# What is in with my crickets



## alcon1984 (Jan 14, 2008)

Hey,

Last week I bough 2 tubs of black crickets and in the boxes I keep finding these little brown/black fuzzy things like little caterpillers?

Does anyone know what they are, everytime iv spotted one iv taken it out just incase but what are they???


----------



## REDDEV1L (Nov 27, 2008)

They'll probably be Dermestid beetle larva.










They eat dead animals & Insects. (Or if they're desperate they'll eat poo or live crickets)

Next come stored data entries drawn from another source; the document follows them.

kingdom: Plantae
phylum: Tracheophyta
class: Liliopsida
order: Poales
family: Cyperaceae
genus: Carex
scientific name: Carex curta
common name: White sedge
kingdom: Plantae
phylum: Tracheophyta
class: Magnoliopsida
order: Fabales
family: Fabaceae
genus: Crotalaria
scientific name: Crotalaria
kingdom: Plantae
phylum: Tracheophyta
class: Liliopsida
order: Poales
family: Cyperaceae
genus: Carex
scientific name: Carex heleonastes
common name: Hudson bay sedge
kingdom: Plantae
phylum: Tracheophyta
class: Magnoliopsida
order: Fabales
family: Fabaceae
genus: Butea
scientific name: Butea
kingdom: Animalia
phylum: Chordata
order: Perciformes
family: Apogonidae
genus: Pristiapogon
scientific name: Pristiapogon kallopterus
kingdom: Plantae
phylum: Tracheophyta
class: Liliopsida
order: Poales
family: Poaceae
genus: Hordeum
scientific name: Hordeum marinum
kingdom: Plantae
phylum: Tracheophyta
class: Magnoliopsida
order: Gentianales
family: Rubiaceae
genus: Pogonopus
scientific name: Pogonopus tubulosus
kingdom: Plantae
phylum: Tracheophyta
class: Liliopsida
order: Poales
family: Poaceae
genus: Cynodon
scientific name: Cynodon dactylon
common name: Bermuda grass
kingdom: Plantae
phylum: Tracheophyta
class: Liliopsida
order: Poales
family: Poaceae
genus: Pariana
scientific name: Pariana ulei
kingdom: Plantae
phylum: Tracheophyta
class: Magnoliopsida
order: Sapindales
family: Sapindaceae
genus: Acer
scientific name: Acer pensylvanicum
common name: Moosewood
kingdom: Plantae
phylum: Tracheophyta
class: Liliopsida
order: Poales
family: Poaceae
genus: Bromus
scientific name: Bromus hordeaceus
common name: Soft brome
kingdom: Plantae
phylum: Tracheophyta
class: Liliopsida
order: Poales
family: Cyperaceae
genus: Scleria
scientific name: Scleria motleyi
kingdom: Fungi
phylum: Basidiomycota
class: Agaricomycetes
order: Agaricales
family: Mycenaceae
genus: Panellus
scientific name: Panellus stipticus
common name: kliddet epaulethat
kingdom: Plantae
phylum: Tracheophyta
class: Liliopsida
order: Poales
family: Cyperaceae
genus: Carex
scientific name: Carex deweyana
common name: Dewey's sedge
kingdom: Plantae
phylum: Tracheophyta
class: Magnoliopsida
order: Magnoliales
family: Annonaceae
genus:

Shouldn't be too much of a problem as long as you haven't got loads of them & your crix aren't small ones, altho most ppl, myself included, take them out.


----------



## Tristan (Oct 5, 2008)

Yeah they're horrible looking things. When I first saw them I assumed they were cricket larva...


----------



## bluerain (Jun 7, 2008)

Oh my god!!!!! Sorry guys....I just hate bugs!!!!


----------



## RepoUK (Jan 27, 2008)

Leo geckos love eating these things


----------



## pipster (Nov 22, 2008)

I was also finding those and also some little brown hard shelled beetles in with my crix. i dont know if you can but i changed where i got them, but as others have said you can pick them out


----------



## Serious D (Apr 12, 2008)

every box of crickets i have ever got contain them and beetles and black mealworm looking things, but my leo's love em, if its a bug they will eat it.


----------



## freekygeeky (May 25, 2007)

pipster said:


> I was also finding those and also some little brown hard shelled beetles in with my crix. i dont know if you can but i changed where i got them, but as others have said you can pick them out


they are what the caterpilla thigs turn in to


----------



## Juggernaut (Aug 10, 2008)

RepoUK said:


> Leo geckos love eating these things


mine do too : victory:


----------



## The Roach Hut (Mar 29, 2008)

they are put in by the cricket farmers to cut down the amount of rotting waste in their breeding pens


----------



## freekygeeky (May 25, 2007)

FireDragon said:


> they are put in by the cricket farmers to cut down the amount of rotting waste in their breeding pens


wrong.. they are a pest


----------



## iXXo (Mar 8, 2009)

least of your problems...ive had (in just a few weeks...mind you!) a spider, a large (as in size 5 (or is it 4? the biggest one anyway) locust in a small cricket box, a mealworm in a cricket tub, a cricket in a mealworm tub and i currently have one!!!! cricket chirping away down my ear....one bloody cricket....its more annoying than a lot of them....damned insects...


----------



## paulab (Mar 26, 2009)

:lol2: a few weeks back the guy said oh you have a free spider in with your crickets. I made him put it back and get me another tub. Hate themmmmmm. Always have the furry things in.


----------



## LoveForLizards (Apr 20, 2008)

freekygeeky said:


> wrong.. they are a pest


Thats an opinion :lol2:
Alot of people keep at least the larvae in breeding pens to eat old veggies/dead bodies.


----------



## SaZzY (Mar 4, 2009)

Thank you soooo much for posting this. Iv always wondered what they are :lol2:


----------



## wesas (Mar 20, 2009)

I've been getting little brown spiders those little caterpillar things tiny baby mealworms and those little black beetle things all in the same tub.


----------



## Freaky Rubber (Apr 7, 2009)

always wondered what they were they got feed to beardie anyhows he ate them with no complaints :lol2:


----------